# GIVEN PASSAGE
■ ■ ■ ■ ■ ■ ■
Commit d02c48fa authored by David Vernet's avatar David Vernet Committed by Alexei Starovoitov

bpf: Make struct task_struct an RCU-safe type

struct task_struct objects are a bit interesting in terms of how their
lifetime is protected by refcounts. task structs have two refcount
fields:

1. refcount_t usage: Protects the memory backing the task struct. When
   this refcount drops to 0, the task is immediately freed, without
   waiting for an RCU grace period to elapse. This is the field that
   most callers in the kernel currently use to ensure that a task
   remains valid while it's being referenced, and is what's currently
   tracked with bpf_task_acquire() and bpf_task_release().

2. refcount_t rcu_users: A refcount field which, when it drops to 0,
   schedules an RCU callback that drops a reference held on the 'usage'
   field above (which is acquired when the task is first created). This
   field therefore provides a form of RCU protection on the task by
   ensuring that at least one 'usage' refcount will be held until an RCU
   grace period has elapsed. The qualifier "a form of" is important
   here, as a task can remain valid after task->rcu_users has dropped to
   0 and the subsequent RCU gp has elapsed.
■ ■ ■ ■ ■ ■ ■
# MATERIAL
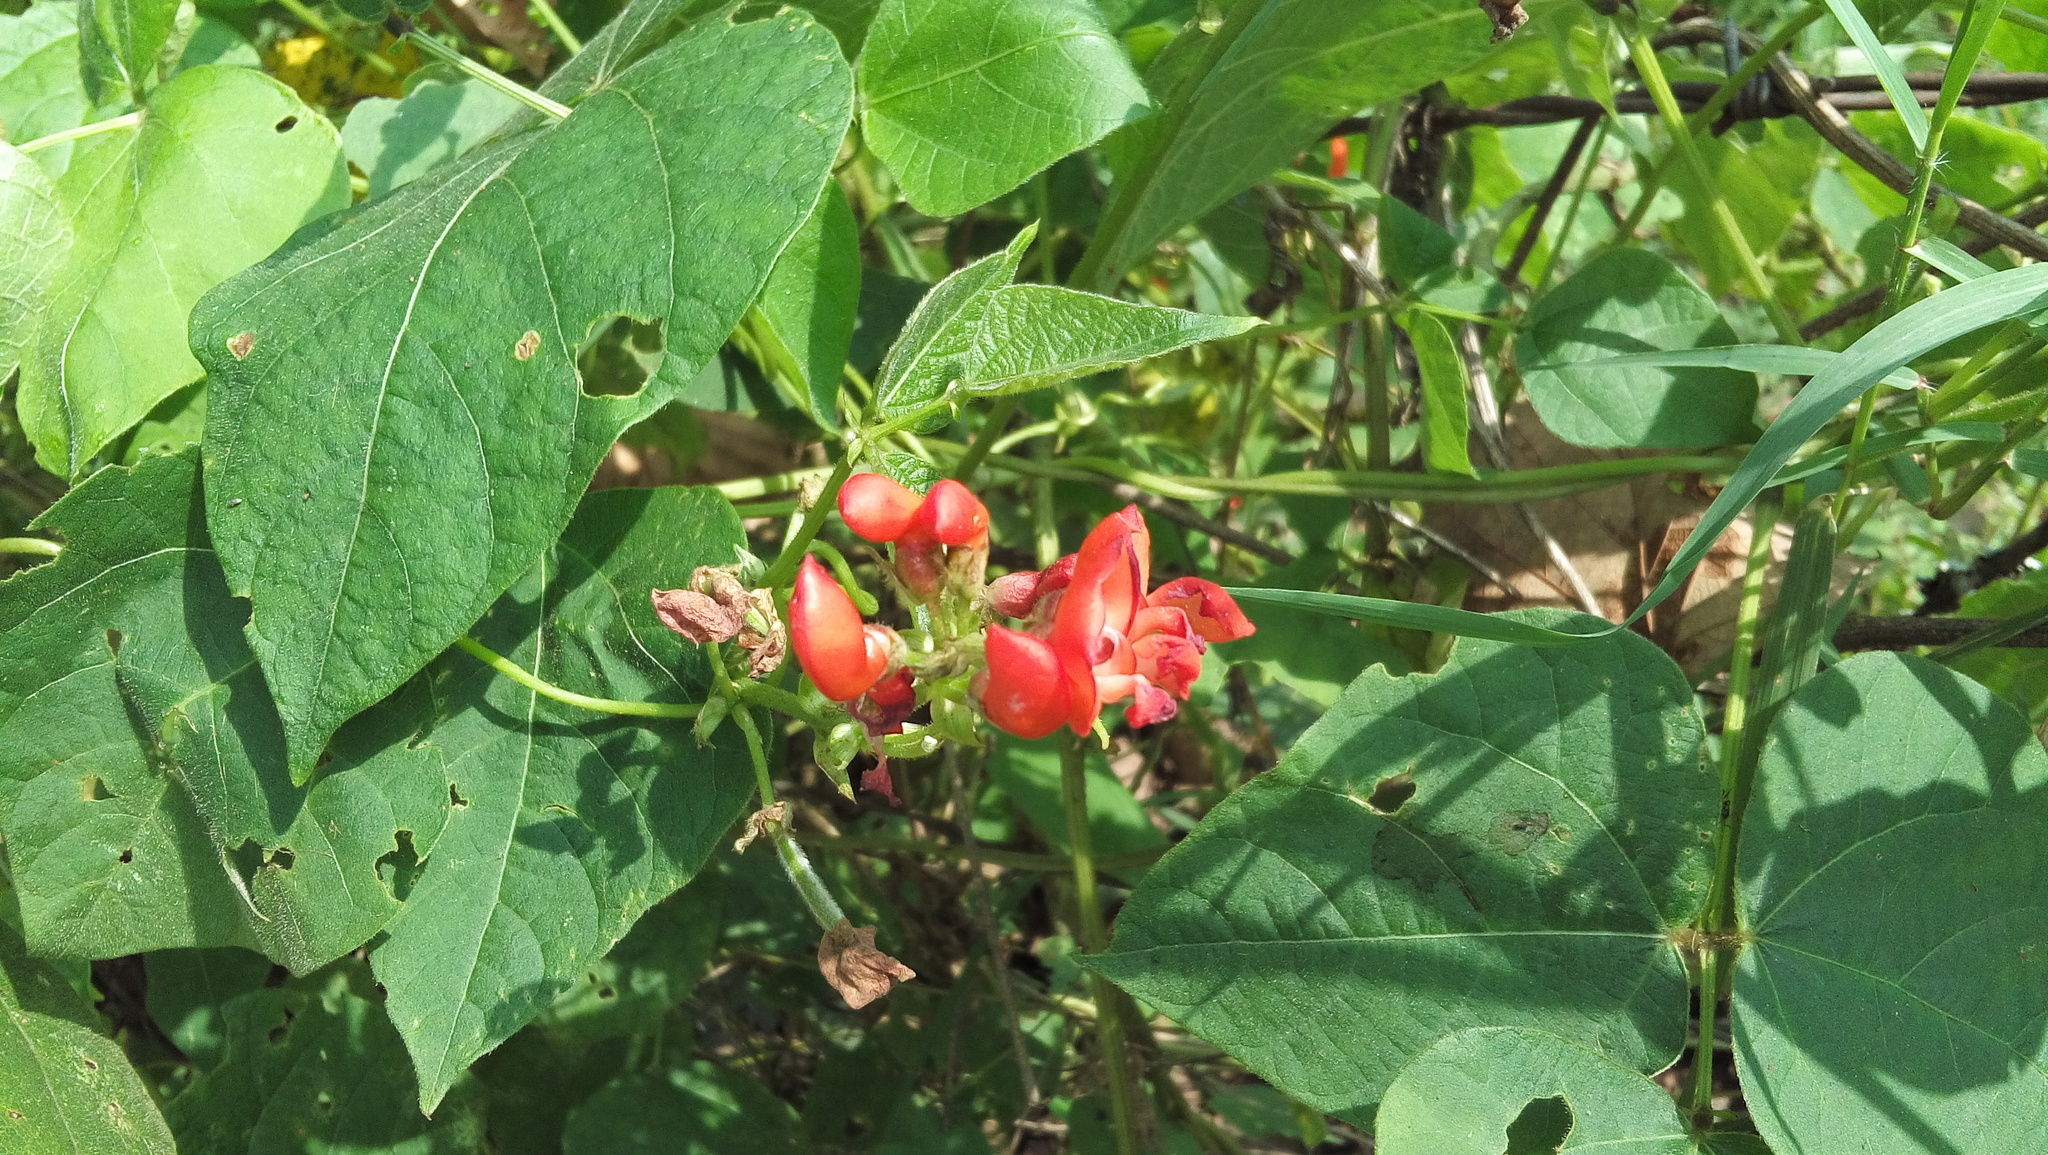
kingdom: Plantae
■ ■ ■ ■ ■ ■ ■
Extend the commit message on making struct task_struct an RCU-safe type, starting after its last sentence. The data bears no relation to the commit message.

In terms of BPF, we want to use task->rcu_users to protect tasks that
function as referenced kptrs, and to allow tasks stored as referenced
kptrs in maps to be accessed with RCU protection.

Let's first determine whether we can safely use task->rcu_users to
protect tasks stored in maps. All of the bpf_task* kfuncs can only be
called from tracepoint, struct_ops, or BPF_PROG_TYPE_SCHED_CLS, program
types. For tracepoint and struct_ops programs, the struct task_struct
passed to a program handler will always be trusted, so it will always be
safe to call bpf_task_acquire() with any task passed to a program.
Note, however, that we must update bpf_task_acquire() to be KF_RET_NULL,
as it is possible that the task has exited by the time the program is
invoked, even if the pointer is still currently valid because the main
kernel holds a task->usage refcount. For BPF_PROG_TYPE_SCHED_CLS, tasks
should never be passed as an argument to the any program handlers, so it
should not be relevant.

The second question is whether it's safe to use RCU to access a task
that was acquired with bpf_task_acquire(), and stored in a map. Because
bpf_task_acquire() now uses task->rcu_users, it follows that if the task
is present in the map, that it must have had at least one
task->rcu_users refcount by the time the current RCU cs was started.
Therefore, it's safe to access that task until the end of the current
RCU cs.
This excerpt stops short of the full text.